Тай бесшумно подошел к дивану и понимающе уткнулся мне в колени. Даня поднялся, прикуривая сигарету прямо в комнате.

— Можно мне тоже? — не знаю почему, но сейчас мне отчаянно хотелось курить. Никогда не думала, что меня когда-нибудь потянет к этому делу.

Немного удивившись, но, не задавая лишних вопросов, Даня протянул мне сигарету. Глубоко затянувшись пару раз, я едва не закашлялась, затушив сигарету в стоявшей рядом на тумбочке пепельнице, но все же сумев немного расслабиться.

— Мой отец… Он не такой… Он никогда бы…

Я снова не могу сдержать слезы, даже не замечая того, что Даня снова подсел ко мне, обняв за плечи, притянув к себе и успокаивающе гладя по голове.

— Успокойся… — тихо шепчет он, крепко сжимая мои плечи, отчего я ощущаю прилив какого-то умиротворения. — От тебя же теперь ничего не зависит… Ты только должна принять выбор родителей…

— Никогда не приму его! — сквозь сжатые зубы шепчу я в ответ, импульсивно сжав в кулаке ткань футболки на груди учителя.

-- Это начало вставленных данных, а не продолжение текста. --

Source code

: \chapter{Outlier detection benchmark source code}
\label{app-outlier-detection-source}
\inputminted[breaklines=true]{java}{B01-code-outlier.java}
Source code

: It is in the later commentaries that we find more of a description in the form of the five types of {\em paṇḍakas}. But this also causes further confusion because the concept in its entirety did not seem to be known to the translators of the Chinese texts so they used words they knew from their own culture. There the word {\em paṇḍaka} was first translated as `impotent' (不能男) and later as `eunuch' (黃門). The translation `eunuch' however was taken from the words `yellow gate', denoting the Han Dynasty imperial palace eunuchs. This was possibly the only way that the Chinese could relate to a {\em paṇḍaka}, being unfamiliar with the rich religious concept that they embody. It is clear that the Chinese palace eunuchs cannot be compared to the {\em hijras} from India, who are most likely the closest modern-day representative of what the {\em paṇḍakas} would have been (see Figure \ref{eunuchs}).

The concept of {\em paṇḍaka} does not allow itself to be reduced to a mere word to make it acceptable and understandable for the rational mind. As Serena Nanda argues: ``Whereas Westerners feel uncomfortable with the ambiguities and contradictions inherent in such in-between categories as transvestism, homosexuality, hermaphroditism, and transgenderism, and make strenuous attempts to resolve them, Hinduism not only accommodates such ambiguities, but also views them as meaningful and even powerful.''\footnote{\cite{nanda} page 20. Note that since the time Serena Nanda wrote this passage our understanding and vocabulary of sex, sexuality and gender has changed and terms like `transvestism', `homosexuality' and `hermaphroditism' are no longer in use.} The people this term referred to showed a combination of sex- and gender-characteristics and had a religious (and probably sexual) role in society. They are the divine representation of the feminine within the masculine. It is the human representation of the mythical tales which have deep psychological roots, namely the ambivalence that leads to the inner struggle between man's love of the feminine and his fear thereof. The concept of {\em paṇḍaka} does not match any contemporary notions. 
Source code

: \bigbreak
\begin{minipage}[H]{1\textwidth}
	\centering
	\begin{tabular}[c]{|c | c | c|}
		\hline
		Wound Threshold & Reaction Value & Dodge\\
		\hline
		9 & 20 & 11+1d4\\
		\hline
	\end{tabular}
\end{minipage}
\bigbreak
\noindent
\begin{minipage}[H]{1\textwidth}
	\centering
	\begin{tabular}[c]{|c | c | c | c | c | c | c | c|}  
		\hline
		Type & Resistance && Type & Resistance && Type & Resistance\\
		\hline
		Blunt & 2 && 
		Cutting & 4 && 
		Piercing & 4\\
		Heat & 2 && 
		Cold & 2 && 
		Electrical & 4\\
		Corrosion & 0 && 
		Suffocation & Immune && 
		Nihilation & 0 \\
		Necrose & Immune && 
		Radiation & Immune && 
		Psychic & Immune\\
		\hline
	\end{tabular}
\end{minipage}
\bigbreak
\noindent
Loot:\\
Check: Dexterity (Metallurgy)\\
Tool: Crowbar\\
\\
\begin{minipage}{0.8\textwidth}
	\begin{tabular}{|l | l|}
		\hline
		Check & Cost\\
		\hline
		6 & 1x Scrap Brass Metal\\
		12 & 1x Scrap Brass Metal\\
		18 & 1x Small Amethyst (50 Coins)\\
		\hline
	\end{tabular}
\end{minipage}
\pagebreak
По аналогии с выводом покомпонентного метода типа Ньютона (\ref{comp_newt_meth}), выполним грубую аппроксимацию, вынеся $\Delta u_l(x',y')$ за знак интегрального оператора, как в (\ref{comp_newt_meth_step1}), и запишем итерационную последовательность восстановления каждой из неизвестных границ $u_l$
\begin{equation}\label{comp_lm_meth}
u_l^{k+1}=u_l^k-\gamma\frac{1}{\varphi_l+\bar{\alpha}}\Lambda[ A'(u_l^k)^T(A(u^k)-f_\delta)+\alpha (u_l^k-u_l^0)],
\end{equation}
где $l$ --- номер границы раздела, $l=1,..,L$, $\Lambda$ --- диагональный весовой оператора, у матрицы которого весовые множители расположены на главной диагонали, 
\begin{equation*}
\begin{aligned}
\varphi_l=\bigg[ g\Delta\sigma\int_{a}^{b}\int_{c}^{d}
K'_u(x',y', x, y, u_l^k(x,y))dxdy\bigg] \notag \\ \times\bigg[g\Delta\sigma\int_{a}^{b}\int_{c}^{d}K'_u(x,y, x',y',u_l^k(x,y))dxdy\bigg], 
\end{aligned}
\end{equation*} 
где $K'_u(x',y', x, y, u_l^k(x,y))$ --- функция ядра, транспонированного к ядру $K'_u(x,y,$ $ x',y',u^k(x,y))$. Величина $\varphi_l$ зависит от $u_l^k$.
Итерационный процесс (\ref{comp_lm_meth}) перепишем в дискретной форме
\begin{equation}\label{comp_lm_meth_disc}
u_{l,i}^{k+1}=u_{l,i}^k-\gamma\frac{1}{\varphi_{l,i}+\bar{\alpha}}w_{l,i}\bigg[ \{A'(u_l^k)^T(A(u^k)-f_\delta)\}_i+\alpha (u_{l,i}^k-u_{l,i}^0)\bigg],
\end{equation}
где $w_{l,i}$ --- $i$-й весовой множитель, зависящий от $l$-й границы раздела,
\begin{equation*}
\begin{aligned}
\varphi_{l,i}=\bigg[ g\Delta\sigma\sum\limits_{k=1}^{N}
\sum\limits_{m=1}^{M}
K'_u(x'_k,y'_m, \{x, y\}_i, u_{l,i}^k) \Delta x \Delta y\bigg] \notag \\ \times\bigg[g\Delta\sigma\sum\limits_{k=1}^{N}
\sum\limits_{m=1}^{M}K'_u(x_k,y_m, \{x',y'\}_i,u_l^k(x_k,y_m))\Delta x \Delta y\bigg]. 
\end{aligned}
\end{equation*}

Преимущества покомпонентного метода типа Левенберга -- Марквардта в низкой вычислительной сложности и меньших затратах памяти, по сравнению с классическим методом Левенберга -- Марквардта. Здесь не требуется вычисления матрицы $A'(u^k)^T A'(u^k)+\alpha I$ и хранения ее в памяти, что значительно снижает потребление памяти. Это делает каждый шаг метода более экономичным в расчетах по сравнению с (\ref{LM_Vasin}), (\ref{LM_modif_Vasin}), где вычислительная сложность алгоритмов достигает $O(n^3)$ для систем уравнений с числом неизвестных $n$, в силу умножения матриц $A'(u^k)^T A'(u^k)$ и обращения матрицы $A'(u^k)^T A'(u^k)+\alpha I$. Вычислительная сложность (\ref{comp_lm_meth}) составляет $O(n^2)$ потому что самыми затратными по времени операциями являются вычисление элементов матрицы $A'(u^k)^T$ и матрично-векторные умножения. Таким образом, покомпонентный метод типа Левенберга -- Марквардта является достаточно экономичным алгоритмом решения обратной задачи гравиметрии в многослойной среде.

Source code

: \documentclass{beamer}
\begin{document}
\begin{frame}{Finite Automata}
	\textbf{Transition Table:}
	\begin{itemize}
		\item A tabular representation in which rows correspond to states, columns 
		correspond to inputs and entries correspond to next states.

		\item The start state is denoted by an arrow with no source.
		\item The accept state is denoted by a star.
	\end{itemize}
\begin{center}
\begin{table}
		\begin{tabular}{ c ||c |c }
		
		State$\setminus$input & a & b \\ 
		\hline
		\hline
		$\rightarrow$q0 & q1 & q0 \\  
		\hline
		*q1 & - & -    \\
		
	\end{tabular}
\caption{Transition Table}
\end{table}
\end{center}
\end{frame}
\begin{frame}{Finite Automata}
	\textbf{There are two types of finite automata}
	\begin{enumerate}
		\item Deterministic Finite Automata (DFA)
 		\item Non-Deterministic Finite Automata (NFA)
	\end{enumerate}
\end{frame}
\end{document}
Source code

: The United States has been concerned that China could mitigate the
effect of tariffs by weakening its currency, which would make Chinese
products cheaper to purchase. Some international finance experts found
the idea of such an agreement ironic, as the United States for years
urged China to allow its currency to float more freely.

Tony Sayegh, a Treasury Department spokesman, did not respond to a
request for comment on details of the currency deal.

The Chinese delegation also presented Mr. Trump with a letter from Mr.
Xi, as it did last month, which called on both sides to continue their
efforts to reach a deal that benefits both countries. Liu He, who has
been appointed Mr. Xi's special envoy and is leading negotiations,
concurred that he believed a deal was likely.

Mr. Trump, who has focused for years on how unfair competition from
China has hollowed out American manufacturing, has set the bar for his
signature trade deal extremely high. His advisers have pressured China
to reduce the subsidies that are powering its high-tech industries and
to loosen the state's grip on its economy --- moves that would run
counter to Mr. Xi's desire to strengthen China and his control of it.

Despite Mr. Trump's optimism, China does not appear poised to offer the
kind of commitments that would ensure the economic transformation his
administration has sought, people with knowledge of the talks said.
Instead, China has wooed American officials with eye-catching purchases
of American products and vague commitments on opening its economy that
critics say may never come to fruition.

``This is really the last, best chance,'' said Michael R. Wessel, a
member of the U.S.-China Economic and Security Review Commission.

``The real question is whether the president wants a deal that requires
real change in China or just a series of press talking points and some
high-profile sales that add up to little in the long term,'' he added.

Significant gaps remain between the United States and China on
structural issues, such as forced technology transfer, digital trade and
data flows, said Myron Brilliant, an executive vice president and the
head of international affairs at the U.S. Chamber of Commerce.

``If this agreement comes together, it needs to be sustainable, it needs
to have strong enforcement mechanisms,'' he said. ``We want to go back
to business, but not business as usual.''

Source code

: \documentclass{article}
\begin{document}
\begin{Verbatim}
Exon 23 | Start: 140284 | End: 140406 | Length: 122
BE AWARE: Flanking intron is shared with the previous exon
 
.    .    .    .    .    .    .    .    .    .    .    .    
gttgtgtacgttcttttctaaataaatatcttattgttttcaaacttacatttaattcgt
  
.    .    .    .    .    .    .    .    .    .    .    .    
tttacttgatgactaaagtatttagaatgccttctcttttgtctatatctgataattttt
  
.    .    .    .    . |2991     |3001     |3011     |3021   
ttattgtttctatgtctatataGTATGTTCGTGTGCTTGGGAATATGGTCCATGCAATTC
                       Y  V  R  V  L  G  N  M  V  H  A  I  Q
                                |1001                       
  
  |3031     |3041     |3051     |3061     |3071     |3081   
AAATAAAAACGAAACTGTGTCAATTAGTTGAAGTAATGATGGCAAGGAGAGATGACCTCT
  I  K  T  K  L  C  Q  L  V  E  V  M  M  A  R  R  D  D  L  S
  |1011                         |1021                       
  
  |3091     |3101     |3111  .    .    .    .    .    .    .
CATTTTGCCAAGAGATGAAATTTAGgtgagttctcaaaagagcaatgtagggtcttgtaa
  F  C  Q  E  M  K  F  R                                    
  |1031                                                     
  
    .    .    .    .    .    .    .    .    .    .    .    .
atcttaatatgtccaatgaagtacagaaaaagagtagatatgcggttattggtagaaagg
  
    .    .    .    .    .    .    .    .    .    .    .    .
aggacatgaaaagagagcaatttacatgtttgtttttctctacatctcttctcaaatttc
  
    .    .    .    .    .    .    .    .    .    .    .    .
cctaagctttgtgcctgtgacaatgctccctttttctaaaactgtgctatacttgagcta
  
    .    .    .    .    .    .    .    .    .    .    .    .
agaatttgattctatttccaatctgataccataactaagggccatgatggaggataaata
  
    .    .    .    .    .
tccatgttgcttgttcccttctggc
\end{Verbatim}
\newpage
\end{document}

Даня немного отстраняет меня от себя, встречаясь со мной своим внимательным взглядом. Он непривычно долго смотрит мне в глаза, попутно стирая влажную дорожку с моей щеки большим пальцем. Его палец скользит по скуле, останавливаясь на губах, контур которых он обводит нежным касанием. Невольно я опускаю взгляд на его губы, которые сейчас совсем близко.

— Глупая девочка… — шепчут губы напротив, неторопливо и едва ощутимо касаясь моих.

Я вздрагиваю всем телом, чувствуя, как электрический заряд прошел вдоль моего позвоночника, оставляя за собой какую-то внутреннюю дрожь, которую я ощущаю всем телом. Она волной проходит от макушки до кончиков пальцев, затем концентрируется где-то внизу живота, растекаясь приятным теплом внутри меня. Не получив и толики протеста, Даня разводит мои губы языком, проникая внутрь, углубляя этот спонтанный поцелуй. Я послушно принимаю его ласку, будто забывшись на время, потерявшись в глубинах той сладкой истомы, что пробирала меня до дрожи. Мысли запутались, стерлись, вместе со слезами, и даже облик Максима поблек от действий мужчины, который был сейчас рядом. Почему-то только теперь я почувствовала себя защищенной, и не такой обиженной и оскорбленной, как несколько часов назад. Лаская контур моих губ языком, и все увереннее увлекая меня в омут приятных ощущений, Даня едва заметно оторвался от меня, затем снова припал к моим губам, но этой небольшой передышки хватило мне, чтобы прийти в себя. Испуганно оттолкнув от себя учителя, я вскочила с дивана, бегом покидая комнату, напрочь забыв про злополучную тетрадь, оставшуюся на его столе. Даня проводил меня взглядом, переведя дыхание, продолжая сидеть на диване. Пальто и шарф я натягивала уже в подъезде, забыв про лифт, мчась прочь из дома учителя.